Vida Vencienė

Personal information
- Nationality: Lithuania
- Born: May 28, 1961 (age 65) Ukmergė, Lithuanian SSR, Soviet Union

Sport
- Sport: Skiing

World Cup career
- Seasons: 1986–1989, 1992–1994
- Indiv. starts: 32
- Indiv. podiums: 3
- Indiv. wins: 1
- Team starts: 0
- Overall titles: 0 – (5th in 1988)

Medal record
Women's cross-country skiing
Representing Soviet Union
Olympic Games
| Gold medal – first place | 1988 Calgary | 10 km classical |
| Bronze medal – third place | 1988 Calgary | 5 km classical |

= Vida Vencienė =

Lithuanian cross-country skier (born 1961)

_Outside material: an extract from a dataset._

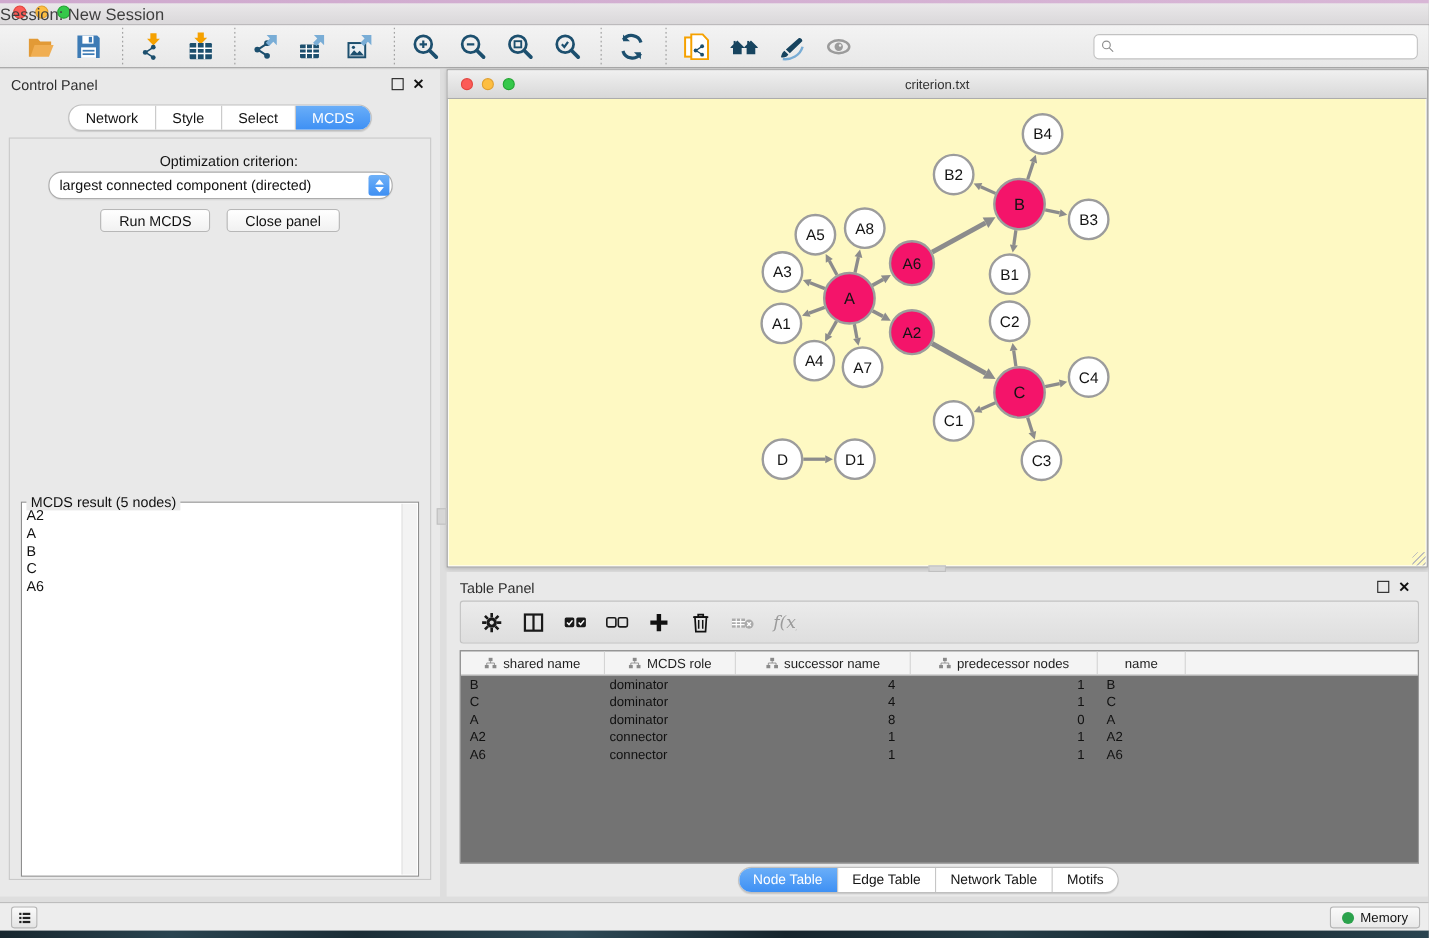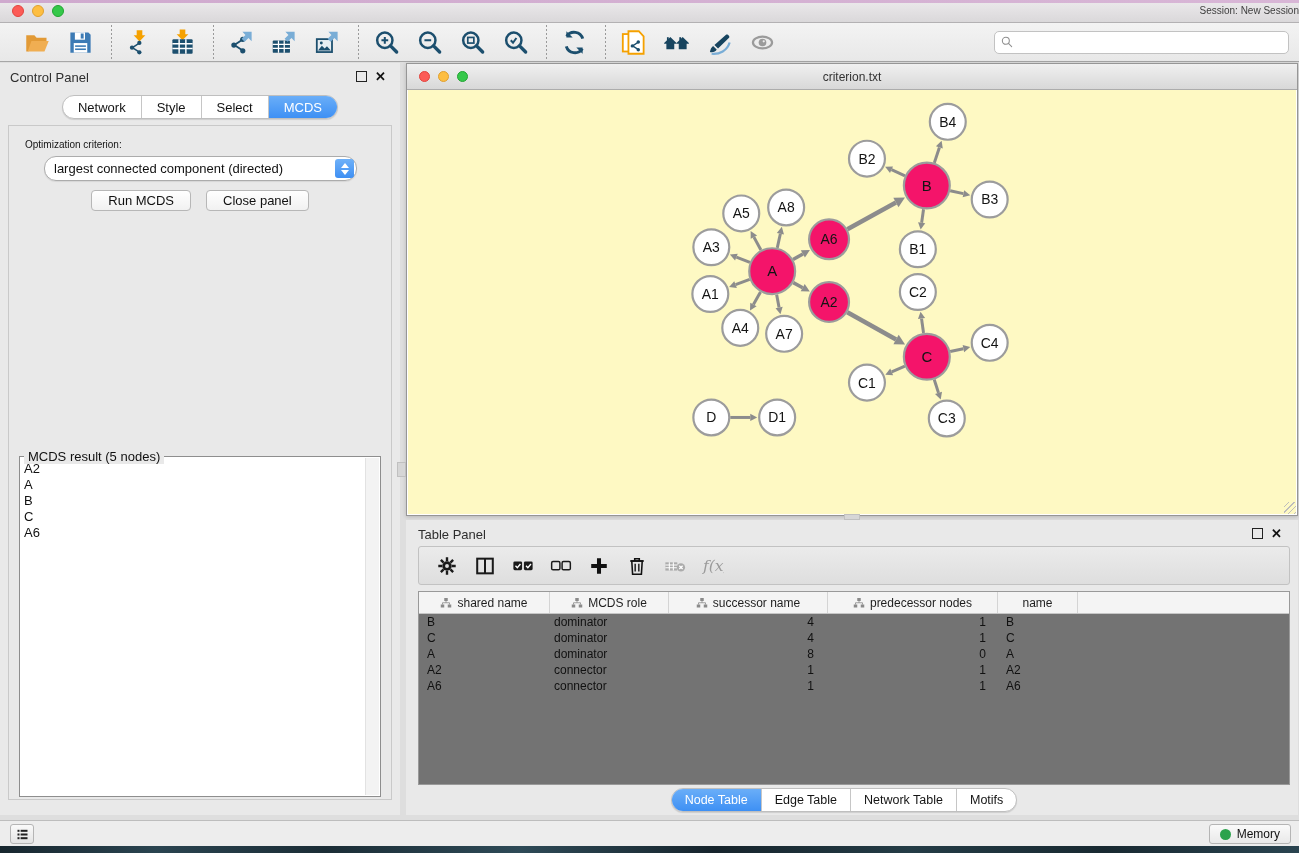"Session: New Session" .tb-title { font-size: 10px -> 15px; text-align: right -> left }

Vida Vencienė (maiden name Vida Mogenytė; born 28 May 1961 in Ukmergė) is a former cross-country skier who represented the Soviet Union and later Lithuania from 1988 to 1994. She won a gold medal over 10 km and a bronze over 5 km at the 1988 Winter Olympics in Calgary for the Soviet Union.

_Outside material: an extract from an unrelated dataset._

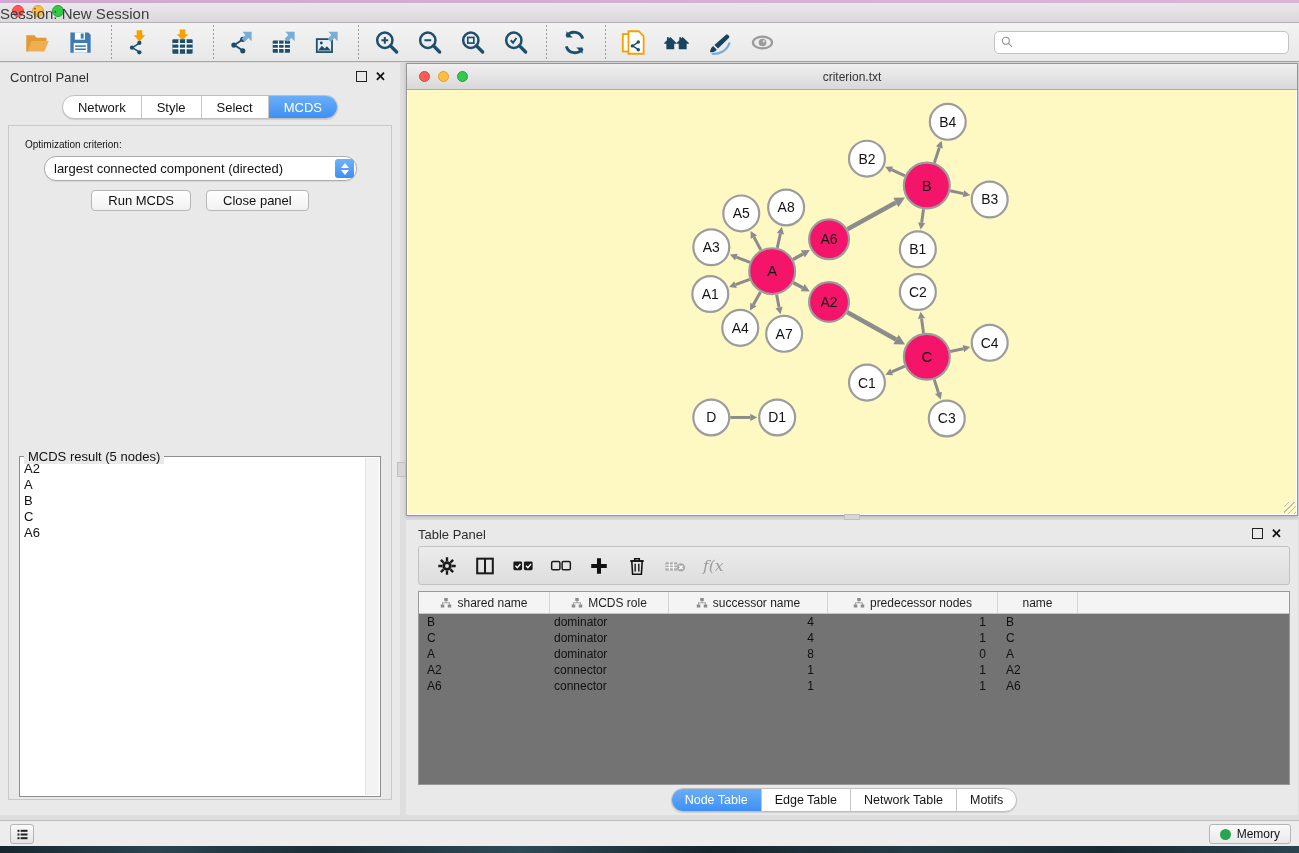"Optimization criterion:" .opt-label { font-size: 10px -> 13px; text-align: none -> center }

Her best finish at the FIS Nordic World Ski Championships was seventh in the 30 km event in 1989. She also finished second in a 10 km event in a World Cup event in Leningrad in 1988.

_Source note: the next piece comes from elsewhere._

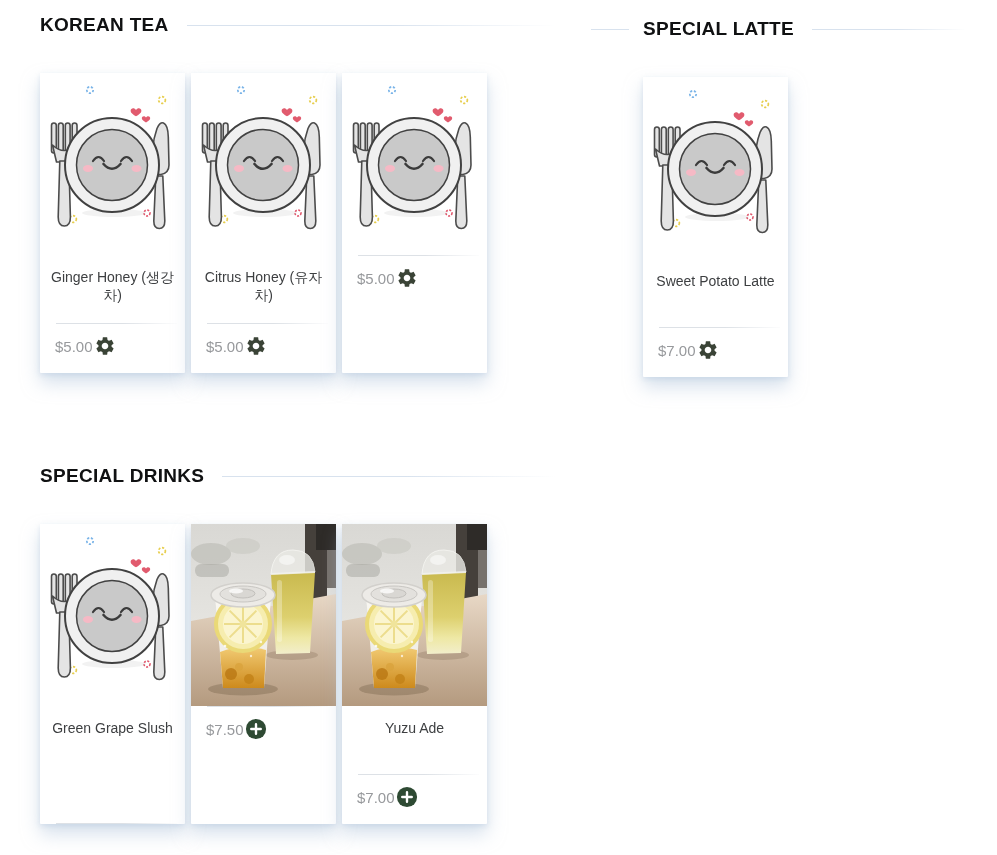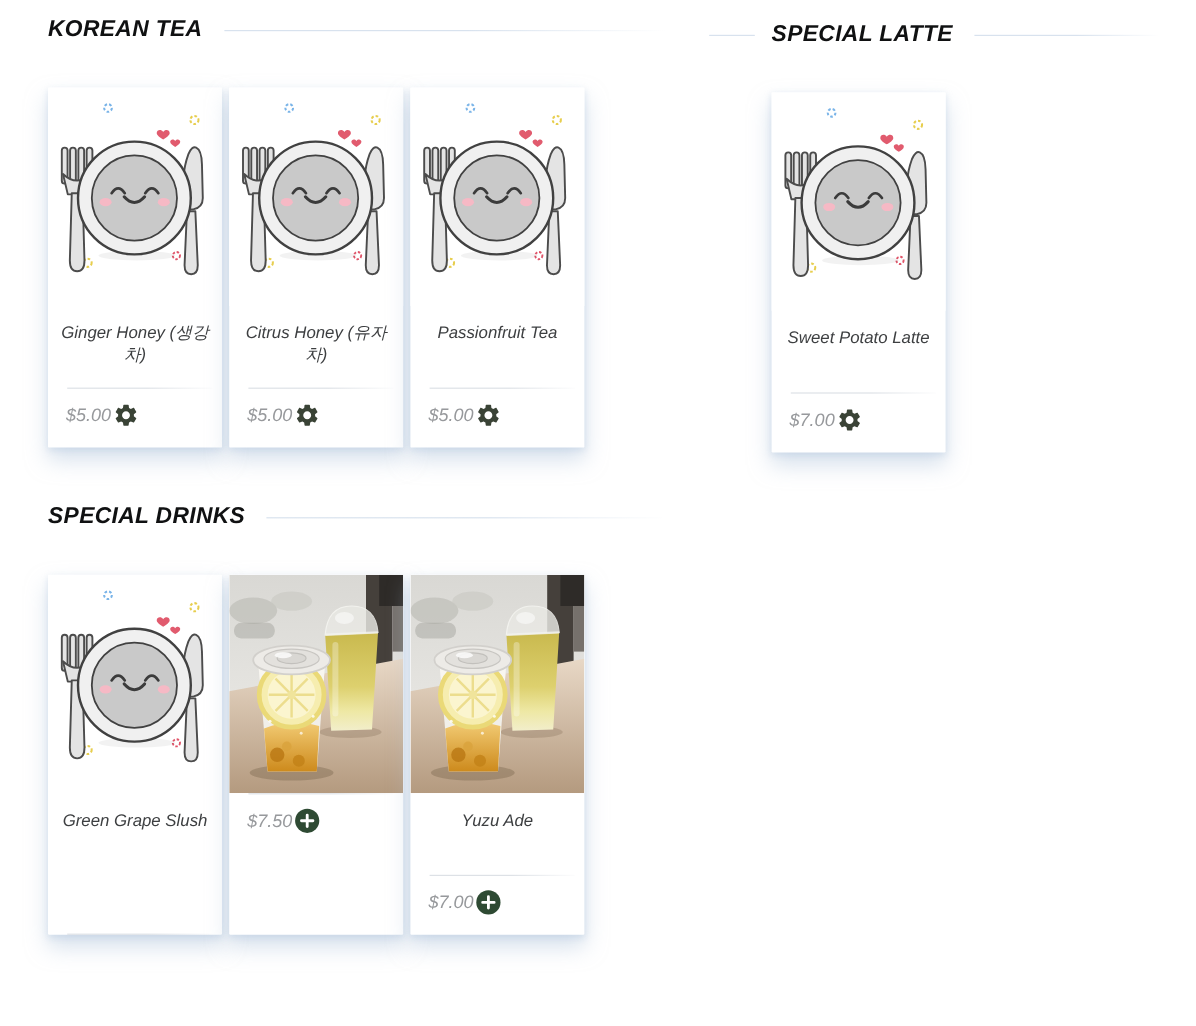"KOREAN TEA" .page { font-style: italic -> none }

==Cross-country skiing results==
All results are sourced from the International Ski Federation (FIS).

===Olympic Games===
- 2 medals – (1 gold, 1 bronze)

| Year | Age | 5 km | 10 km | 15 km | Pursuit | 20 km | 30 km | 4 × 5 km relay |
|---|---|---|---|---|---|---|---|---|
| 1988 | 26 | Bronze | Gold | —N/a | —N/a | — | —N/a | — |
| 1992 | 30 | 19 | —N/a | 11 | 28 | —N/a | 16 | — |
| 1994 | 32 | DNF | —N/a | 32 | — | —N/a | 25 | — |

===World Championships===

| Year | Age | 5 km | 10 km classical | 10 km freestyle | 15 km | Pursuit | 20 km | 30 km | 4 × 5 km relay |
|---|---|---|---|---|---|---|---|---|---|
| 1987 | 25 | — | 13 | —N/a | —N/a | —N/a | — | —N/a | — |
| 1989 | 27 | —N/a | 10 | — | — | —N/a | —N/a | 7 | — |
| 1993 | 31 | 20 | —N/a | —N/a | 24 | 28 | —N/a | 28 | — |

===World Cup===
====Season standings====

| Season | Age | Overall |
|---|---|---|
| 1986 | 24 | 19 |
| 1987 | 25 | 39 |
| 1988 | 26 | 5 |
| 1989 | 27 | 14 |
| 1992 | 30 | 27 |
| 1993 | 31 | 45 |
| 1994 | 32 | 48 |

====Individual podiums====
- 1 victory
- 3 podiums

| No. | Season | Date | Location | Race | Level | Place |
| 1 | 1987–88 | 9 January 1988 | SOV Leningrad, Soviet Union | 10 km Individual C | World Cup | 2nd |
| 2 | 14 February 1988 | CAN Calgary, Canada | 10 km Individual C | Olympic Games^{[1]} | 1st |
| 3 | 17 February 1988 | 5 km Individual C | Olympic Games^{[1]} | 3rd |

Note: Until the 1994 Olympics, Olympic races were included in the World Cup scoring system.